Suatu siang di resto steak ternama di Jakarta. BAHANA ditraktir makan siang oleh seorang penginjil yang sudah malang melintang di dunia pelayanan. Meskipun tidak ada yang nambah, karena steak yang kami pesan daging impor, maka bill yang harus dibayar penginjil itu mencapai ratusan ribu rupiah. Saat mengobrol, BAHANA tahu bahwa kebiasaan mentraktir sesama rekan pelayanan itu sudah menjadi hal yang biasa baginya. 'Berkat yang aku terima dari Tuhan harus aku bagikan kepada orang lain,' ujarnya.

Hal senada diucapkan juga oleh Pdm. Hanny Layantara, MA. Suami Ev. Agnes Maria ini mempunyai kebiasaan yang baik. 'Kami menganggarkan sampai 30% untuk memberkati sesama hamba Tuhan,' ujarnya tanpa nada sombong.

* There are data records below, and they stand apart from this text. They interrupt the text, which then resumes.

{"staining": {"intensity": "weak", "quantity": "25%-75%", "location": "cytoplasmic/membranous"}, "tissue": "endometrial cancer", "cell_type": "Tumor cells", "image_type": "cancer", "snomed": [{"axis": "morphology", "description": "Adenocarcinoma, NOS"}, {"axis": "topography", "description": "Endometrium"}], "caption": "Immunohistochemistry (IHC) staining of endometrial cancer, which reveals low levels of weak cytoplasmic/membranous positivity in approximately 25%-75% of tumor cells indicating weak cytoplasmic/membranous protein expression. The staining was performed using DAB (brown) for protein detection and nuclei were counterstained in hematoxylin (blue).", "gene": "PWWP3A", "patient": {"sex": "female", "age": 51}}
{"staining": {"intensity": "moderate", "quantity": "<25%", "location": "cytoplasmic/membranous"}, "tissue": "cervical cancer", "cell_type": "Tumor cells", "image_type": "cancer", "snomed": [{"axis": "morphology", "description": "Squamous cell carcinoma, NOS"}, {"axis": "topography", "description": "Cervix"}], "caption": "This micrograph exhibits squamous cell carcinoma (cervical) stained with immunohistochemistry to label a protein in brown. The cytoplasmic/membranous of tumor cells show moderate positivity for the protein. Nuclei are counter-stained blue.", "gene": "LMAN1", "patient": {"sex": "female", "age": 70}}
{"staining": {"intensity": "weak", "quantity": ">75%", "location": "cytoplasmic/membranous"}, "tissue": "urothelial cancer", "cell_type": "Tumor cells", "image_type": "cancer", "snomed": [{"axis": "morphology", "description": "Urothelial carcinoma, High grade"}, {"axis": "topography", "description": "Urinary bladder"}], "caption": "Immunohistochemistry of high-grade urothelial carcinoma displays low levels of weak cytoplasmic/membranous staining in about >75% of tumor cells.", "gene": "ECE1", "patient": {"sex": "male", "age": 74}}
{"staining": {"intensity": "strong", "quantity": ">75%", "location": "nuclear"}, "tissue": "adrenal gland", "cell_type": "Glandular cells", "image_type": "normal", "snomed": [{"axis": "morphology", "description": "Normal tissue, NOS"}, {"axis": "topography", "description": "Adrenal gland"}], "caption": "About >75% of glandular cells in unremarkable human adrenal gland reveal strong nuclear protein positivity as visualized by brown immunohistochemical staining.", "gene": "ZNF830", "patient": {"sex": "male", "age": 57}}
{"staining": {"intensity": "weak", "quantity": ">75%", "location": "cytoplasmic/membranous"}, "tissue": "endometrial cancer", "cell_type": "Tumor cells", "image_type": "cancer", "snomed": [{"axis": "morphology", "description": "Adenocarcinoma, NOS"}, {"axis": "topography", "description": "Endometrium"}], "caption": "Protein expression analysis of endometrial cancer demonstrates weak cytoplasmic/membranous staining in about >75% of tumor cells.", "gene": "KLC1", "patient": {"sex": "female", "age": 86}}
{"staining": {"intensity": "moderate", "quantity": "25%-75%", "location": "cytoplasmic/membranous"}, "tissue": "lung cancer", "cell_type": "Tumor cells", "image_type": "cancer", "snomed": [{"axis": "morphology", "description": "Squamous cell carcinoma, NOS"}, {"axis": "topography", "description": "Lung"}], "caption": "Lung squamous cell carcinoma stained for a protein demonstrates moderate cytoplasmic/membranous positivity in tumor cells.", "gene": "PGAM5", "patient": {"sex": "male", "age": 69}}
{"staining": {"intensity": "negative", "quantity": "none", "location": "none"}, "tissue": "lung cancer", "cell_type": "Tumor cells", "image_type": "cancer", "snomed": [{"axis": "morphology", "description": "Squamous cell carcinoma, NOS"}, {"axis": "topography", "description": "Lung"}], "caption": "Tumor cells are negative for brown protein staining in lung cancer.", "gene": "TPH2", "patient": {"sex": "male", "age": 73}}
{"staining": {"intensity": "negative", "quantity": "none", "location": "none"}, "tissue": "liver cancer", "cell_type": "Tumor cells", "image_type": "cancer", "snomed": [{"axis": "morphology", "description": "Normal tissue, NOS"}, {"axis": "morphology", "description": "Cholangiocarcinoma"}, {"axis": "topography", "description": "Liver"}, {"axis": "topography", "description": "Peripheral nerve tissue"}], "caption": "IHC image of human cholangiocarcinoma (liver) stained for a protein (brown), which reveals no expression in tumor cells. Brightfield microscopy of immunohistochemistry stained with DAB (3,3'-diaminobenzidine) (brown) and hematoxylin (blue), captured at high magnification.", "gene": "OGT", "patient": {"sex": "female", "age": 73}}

BAHANA yang mengenal dekat pasangan ini menyaksikan secara langsung bagaimana cara mereka mengatur keuangan. Meskipun tidak bermaksud mengintip tabungan mereka, BAHANA tahu mereka sangat care terhadap sesama tubuh Kristus. Beberapa hamba Tuhan yang BAHANA kenal, mengatakan mereka memperoleh berkat dari pasangan yang harmonis dan serasi ini. 'Studiku di STII juga disponsori oleh mereka,' ujar seorang pendeta kepada BAHANA.

Lalu, bagaimana dengan gaya hidup mereka? Orang luar memang menyaksikan pendeta terkenal identik dengan pola hidup mewah. Setiap kali mereka diundang pelayanan, mereka naik pesawat (bahkan ada yang executive/first class), menginap (baca: diinapkan) di hotel berbintang, dan makan (baca: diajak makan) di restoran kelas atas atau di hotel-hotel berbintang. Pakaian mereka pun mulai hem, dasi, jas dan sepatu selalu yang branded atau jahitan boutique dan taylor papan atas.

Bagaimana kalau di kotanya sendiri? Sama saja. Sebagai wartawan dan rohaniwan, BAHANA sering diundang untuk peliputan atau pelayanan Firman mulai dari kota metropolitan Jakarta sampai pelosok tanah air. Hamba Tuhan kelas atas senantiasa necis dalam penampilan. Rumah mereka pun di atas rata-rata rumah kebanyakan. Mobilnya juga relatif muda. Namun, jangan langsung mencap mereka glamour. Mereka hanya menyesuaikan diri dengan jemaat yang mereka layani. Contohnya: pendeta yang melayani di seputar segi tiga emas di Jakarta tentu berpenampilan necis karena jemaat yang mereka layani pun rata-rata berpenampilan demikian. Sebaliknya hamba Tuhan yang melayani di pedesaan akan tampak mencolok kalau mereka mengenakan jas mahal dan sepatu mengkilap.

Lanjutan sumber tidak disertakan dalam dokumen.